I Refuse to Train on The Weekends, Here’s Why
I used to train six days a week. No if’s, and’s or but’s—thinking that the only day of rest could ever be Sunday. No matter what my body felt like, no matter the weather outside, six days a week you could find me inside the four walls of a gym hammering away on weights, cardio machines, and not leaving for a good two hour chunk of time.
Somewhere along the way, I began to detest those hours on Saturdays spent inside the gym. I began to hate training while the sun was out because there were places to go, and so many other ways to move my body outside of the gym. Somewhere along the way, training on Saturday’s stopped serving me, and it took me a long time to realize it was that and not me thinking I was being lazy. There is a big difference between being dedicated and letting something control your life. I never want training to take away from my life; it should never feel like something I detest from the moment I wake up in the morning (which is what was happening on Saturday’s.) So now, I have a rule: No Saturday’s. I don’t care what I’m working towards; I want it in a five-day split.
Sometimes it doesn’t work if I miss a day during the week, but the large majority of my weekends are spent outside hiking, playing at the park, kicking a soccer ball, playing Ping-Pong and not touching a weight because it makes my training on Monday that much better. It’s like the saying, “Distance makes the heart grow fonder.” Distance from the barbell makes my heart grow fonder for the iron. When I continue to hammer away at it on Saturday’s and Sunday’s, I detest the iron, I detest the grind, and I detest the hard work and attention I must be able to give my training in order to be successful.
The point of training is not to detest it. Yes, sometimes training is hard, not enjoyable, and resembles a chore, but that is just the process of accomplishing any type of goal. You don’t always want to do something. The motivation isn’t always there, but there are times when you can cut yourself some slack to get back in touch with why you started in the first place, and sometimes that requires taking away instead of continuing to add.
I like to think about it in the way I think about my writing process. When I can’t write and continuing to be diligent in front of my computer screen isn’t working, I take a step back and do anything else creative. I color, write calligraphy, create a graphic—anything with my hands to be creative and eventually I find my writing flow again. When training inside the gym just isn’t serving you anymore, move your body in different ways, perform other activities, and take a step outside of the gym. Eventually, your love and reason for walking into the gym in the first place will come back.

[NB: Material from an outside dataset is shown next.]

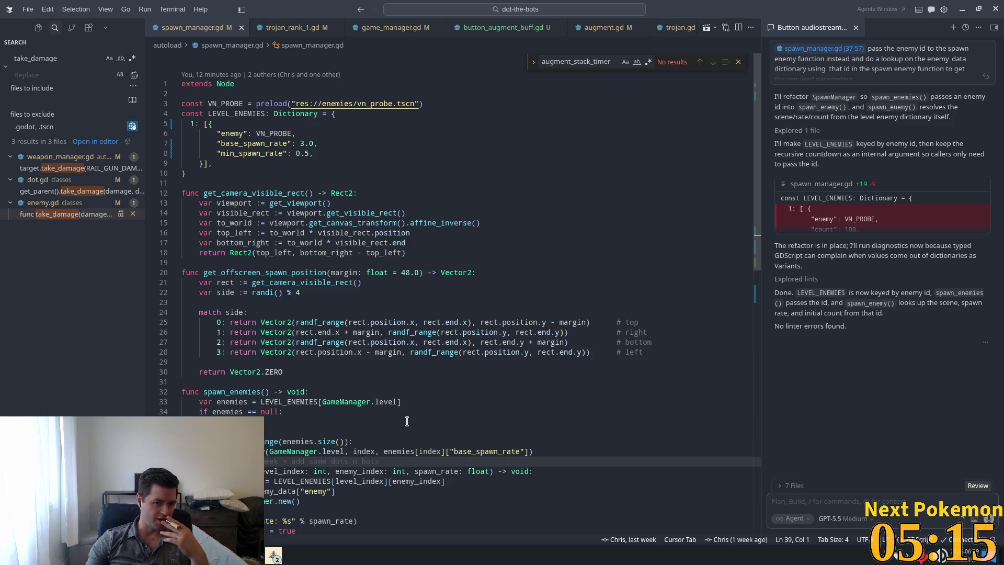
mouse_move(355, 405)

My weekends are spent being outside (because if you put me outside for even five minutes I won’t shut up about how much I love it), completing a craft, reading a good book, and getting back in touch with things outside the gym that I love. Having hobbies that manifest around fitness are great, but that doesn’t make us well-rounded and balanced individuals—something that took me a long time to understand.
I’m by no means saying that you need to give up training on the weekends if it works for your schedule, or if you enjoy it, or if the extra time enables you to get better sessions in. I’m simply saying stop trying to beat a dead horse or continue to push something that clearly doesn’t work—like I tried to do for far too long. Don’t spend all your time within the four walls of a gym without getting outside or into other environments that allow you to put those hard-learned gym skills to use in real-world application.